Государства, не входившие в Рейнский союз, но постоянно испытывавшие угрозу со стороны Наполеона, — Австрия и Пруссия — также в значительной степени реформировали свои структуры по французскому образцу. Для правителей и крупных чиновников этих стран речь шла прежде всего о том, чтобы компенсировать последствия поражений под Аустерлицем и Йеной, восстановить и расширить полноту власти в своих государствах. Франция служила тем примером, который давал реформаторам понять, что такого поражения, как в 1805 и 1806 гг., никогда не должно повториться. Именно в Пруссии, которая оказалась более целеустремленной и восприимчивой к изменениям, нежели тяжеловесная Дунайская монархия, создание современного государства осмысливалось с неслыханным напряжением духовных и умственных сил. Носителями реформ были государственные служащие, т. е. чиновники, военные и юристы, — те, кто считал себя законным представителем государства в целом. Под руководством министров барона Карла фон Штейна (1757–1831) и Карла Августа фон Гарденберга (1750–1822) с поистине революционным энтузиазмом с помощью декретов стало создаваться новое государство. Речь шла о замене старого наемного войска армией, формируемой из свободных граждан. Продвижение по службе должно было зависеть не от происхождения, а лишь от успехов и заслуг. Предусматривалось сокращение и модернизация правительственного и административного аппарата, отмена поместной зависимости остэльбских крестьян от помещиков, городская и общинная реформы, эмансипация евреев и модернизация юстиции, свободное движение капитала и развитие промыслов. Как венец всех этих дел было обещано создание прусского национального представительства, в котором избранные представители народа должны будут на равных противостоять короне.
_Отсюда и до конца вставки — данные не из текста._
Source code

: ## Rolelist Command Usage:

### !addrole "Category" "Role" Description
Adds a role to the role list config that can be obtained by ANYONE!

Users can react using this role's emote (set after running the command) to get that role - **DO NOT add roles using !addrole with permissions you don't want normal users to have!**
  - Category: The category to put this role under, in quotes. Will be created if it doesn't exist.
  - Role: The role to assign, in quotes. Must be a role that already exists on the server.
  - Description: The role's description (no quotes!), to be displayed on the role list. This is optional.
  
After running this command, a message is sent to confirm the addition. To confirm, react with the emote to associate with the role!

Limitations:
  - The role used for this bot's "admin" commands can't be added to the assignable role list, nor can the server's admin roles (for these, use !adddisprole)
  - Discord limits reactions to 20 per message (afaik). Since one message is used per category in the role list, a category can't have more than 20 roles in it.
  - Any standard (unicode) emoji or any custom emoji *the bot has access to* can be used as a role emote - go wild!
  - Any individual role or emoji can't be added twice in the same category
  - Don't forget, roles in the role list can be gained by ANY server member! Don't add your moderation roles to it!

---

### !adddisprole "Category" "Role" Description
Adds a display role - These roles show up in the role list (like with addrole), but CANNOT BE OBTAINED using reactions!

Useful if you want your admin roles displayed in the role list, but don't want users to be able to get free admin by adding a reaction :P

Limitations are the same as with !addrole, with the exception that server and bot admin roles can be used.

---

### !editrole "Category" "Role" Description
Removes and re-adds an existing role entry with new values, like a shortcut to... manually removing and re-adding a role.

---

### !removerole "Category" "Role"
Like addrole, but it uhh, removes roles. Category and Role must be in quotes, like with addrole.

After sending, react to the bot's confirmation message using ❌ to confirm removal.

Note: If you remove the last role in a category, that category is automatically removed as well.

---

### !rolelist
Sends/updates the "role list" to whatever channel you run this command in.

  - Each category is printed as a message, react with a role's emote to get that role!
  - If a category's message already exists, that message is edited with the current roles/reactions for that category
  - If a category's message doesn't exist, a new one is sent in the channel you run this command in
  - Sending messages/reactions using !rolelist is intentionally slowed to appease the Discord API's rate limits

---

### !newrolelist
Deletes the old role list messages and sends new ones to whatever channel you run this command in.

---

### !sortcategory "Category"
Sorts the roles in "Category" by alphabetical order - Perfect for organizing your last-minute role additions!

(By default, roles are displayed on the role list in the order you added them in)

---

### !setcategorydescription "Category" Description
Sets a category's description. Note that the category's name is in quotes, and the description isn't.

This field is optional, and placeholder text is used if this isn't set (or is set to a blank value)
В то же время в народе росло сопротивление оккупации. Реформы шли медленно, и все большему количеству граждан дипломатическое раболепие их правителей перед Францией с ее превосходящими силами казалось проявлением слабости и бесчестья. В результате наполеоновской оккупации такие понятия, как «отечество» и «нация», стали лозунгами. Зимой 1807/08 г. в Берлине, оккупированном французами, философ Иоганн Готлиб Фихте (1762–1814) выступил с «Речами к немецкой нации». Немецкий народ, заявил он, народ исконный, неиспорченный, который борется против военного и культурного подчинения Франции за свою свободу и идентичность и тем самым служит историческому прогрессу. Поэт и публицист Эрнст Мориц Арндт (1769–1860) проповедовал: «Единодушие в сердце — вот ваша церковь, ненависть к французам — ваша религия, свобода и отечество — святые, которым вы молитесь!»
Национальное движение находило проявление и в чисто организационном плане, преимущественно в виде конспиративных групп вроде Тугендбунда[29]
, «Немецкого союза», созданного «отцом гимнастики» Фридрихом Людвигом Яном или множества более или менее неформальных дискуссионных кружков. Общим для всех этих образований было стремление побудить к борьбе за национальную свободу колебавшееся государственное руководство, часто казавшееся склонным к измене, а там, где это не удавалось, возникали небольшие патриотические группы активистов, начинавшие повстанческую войну. Примерами таких действий стали восстания и походы гессенского полковника Вильгельма фон Дёрнберга, прусского майора Фердинанда фон Шилля, «черного герцога» Брауншвейгского в 1809 г. Народное же вооруженное сопротивление Наполеону развернулось только в католических регионах Европы и осуществлялось во имя религии и традиционной власти — таковы были повстанцы Вандеи, итальянские санфедисты, испанские герильясы. На немецких территориях народным стало восстание тирольских крестьян во главе с трактирщиком Андреасом Гофером (1767–1810), неоднократно побеждавших баварские войска, союзные французам, но не получивших достаточной поддержки от Австрии и вынужденных в 1809 г. сложить оружие. Гофер был расстрелян в Мантуе (Италия) по приговору военно-полевого суда. Подлинное значение этого движения заключалось в его пропагандистском эффекте: прямая акция оказывала мощное воздействие на пробуждавшийся патриотизм.